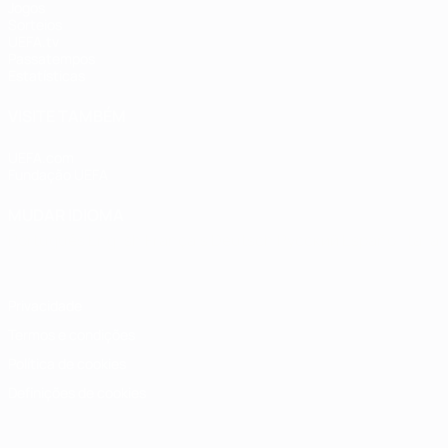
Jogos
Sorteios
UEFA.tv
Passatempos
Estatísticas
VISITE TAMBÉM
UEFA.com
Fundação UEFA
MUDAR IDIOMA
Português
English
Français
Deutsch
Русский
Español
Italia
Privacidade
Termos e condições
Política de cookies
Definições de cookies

════

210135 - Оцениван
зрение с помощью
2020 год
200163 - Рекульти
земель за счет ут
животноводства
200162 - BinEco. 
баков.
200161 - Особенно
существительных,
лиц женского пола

════

**Problem to solve**
Your answer should be the exact lines above from the one with "зрение с помощью" through the one with "лиц женского пола", both included, and nothing besides.

**Reply**
зрение с помощью
2020 год
200163 - Рекульти
земель за счет ут
животноводства
200162 - BinEco. 
баков.
200161 - Особенно
существительных,
лиц женского пола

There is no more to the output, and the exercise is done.